Prostat her erkekte doğuştan var olan bir salgı bezi organıdır. Bu salgı bezinde 3 çeşit hastalık oluşur.
1:) Prostat iltihapları
2:) 40 yaş sonrası görülen protatın iyi huylu büyümesi
3:) Yine 40 yaşından sonra ortaya çıkan prostat kanseri
Yunanca (prostates) koruyucu anlamına gelen ‘prostat‘, boşaltım sisteminin sonunda, mesane ve dış idrar kanalı arasında bulunan kestaneye benzeyen bir organdır. Prostat bir hastalık değil, tüm erkeklerde bulunan bir organdır.
Prostat, sadece erkeklerde bulunan bir salgı bezi ve sex organıdır. Kadınlarda prostat ve prostat işlevi gören başka bir organ yoktur.
Prostat; idrar kesesi ile dış idrar yolu arasında yerleşen, ceviz büyüklüğünde, 18 – 20 gr. ağırlığında, yardımcı bir sex organıdır. Temel işlevi, meninin sıvı kısmının oluşturulmasına yardımcı olması ve erkeklerin enfeksiyon kapmasını önleyici olmasıdır. Prostat, yaş ilerledikçe büyüyen bir organdır. Yaklaşık olarak 25 – 30 yaşından sonra büyümeye başlar, prostat hastalıkları bulguları 50 yaş civarında ortaya çıkmaya başlar.
Prostata bağlı hastalıklar kendini nasıl belli eder?
Prostattaki iltihap, yaşlılığa bağlı olarak büyüme veya kansere bağlı olarak çıkan şikayetler aynıdır. Genelde bunlar; sık idrara çıkma, idrar yaparken yanma, idrarı tam yapamama hissi, idrar yapamama gibi şikayetlerdir.
Prostatta iltihap, büyüme ve kanser olmak üzere üç türlü sorun olabilir. Yukarıda bahsedilen şikayetlere bağlı olarak bu sorunların saptanmasında yapılması gerekli olan bazı tetkik ve muayeneler vardır. Öncelikle hastaların makattan prostat muayenesi istenir. Bu muayene parmak yardımı ile makattan yapılan bir muayenedir ve prostattaki büyümenin özellikleri tespit edilir. Ardından tam idrar tahlili ve PSA (Prostat Spesifik Antijen) adı verilen kan tahlili istenir. PSA kan tahlili kanser şüphesi için önemli bir ön testtir.

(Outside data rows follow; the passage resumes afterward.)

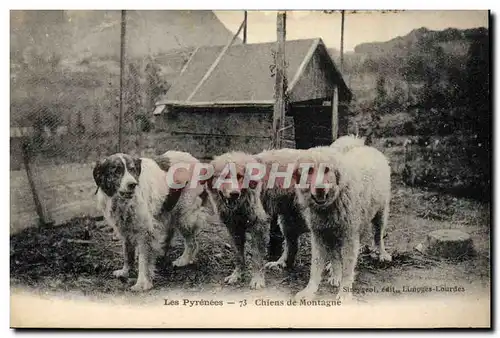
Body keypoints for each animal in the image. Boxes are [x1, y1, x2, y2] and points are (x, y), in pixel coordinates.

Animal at [93, 151, 207, 290]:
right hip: (166, 210)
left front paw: (142, 283)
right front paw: (125, 272)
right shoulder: (125, 229)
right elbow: (128, 254)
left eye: (132, 169)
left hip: (184, 216)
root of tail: (196, 160)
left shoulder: (145, 232)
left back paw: (184, 260)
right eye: (116, 171)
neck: (122, 202)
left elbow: (144, 259)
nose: (132, 184)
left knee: (192, 242)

Ultrasonografi yöntemi ile prostatın büyüklüğü, mesanenin kalınlığı, varsa böbreklerdeki tıkanıklıklar tesbit edilir. İşeme sonrasında mesanede idrar kalıp kalmadığına bakılır. Hastaların işeme hızı, bilgisayarlı ölçüm sistemi ile (üroflowmetri) ölçülerek prostata bağlı tıkanıklık konusunda bilgi alınır.

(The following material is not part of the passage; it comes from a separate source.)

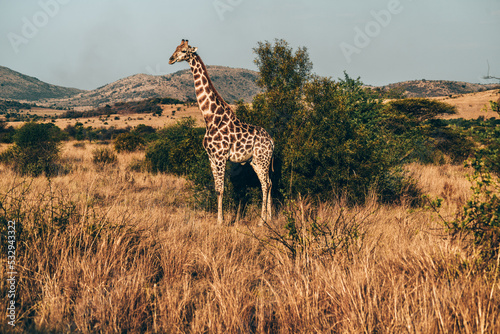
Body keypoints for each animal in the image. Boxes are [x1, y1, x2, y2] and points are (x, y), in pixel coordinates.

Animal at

Ancak tüm bu yöntemler bize hastalığın tipi konusunda bilgi vermezler. Prostata bağlı tıkanıklık ve prostat muayenesi için gelen hastalarda muayenede bir özellik bulunmaz ve PSA değerleri de normal değerlerde çıkarsa bu hastada normal prostat büyümesi vardır denilebilir. Ancak bu hasta elli yaşından küçükse daha detaylı tetkiklerin yapılması istenebilir.
Muayenesinde, PSA değerinde veya her ikisinde birden sorun olan hastalarda hangi tip büyümenin olduğunu anlayabilmek için, prostattan özel aletlerle biyopsi alınarak patolojik olarak incelenmesi gerekir.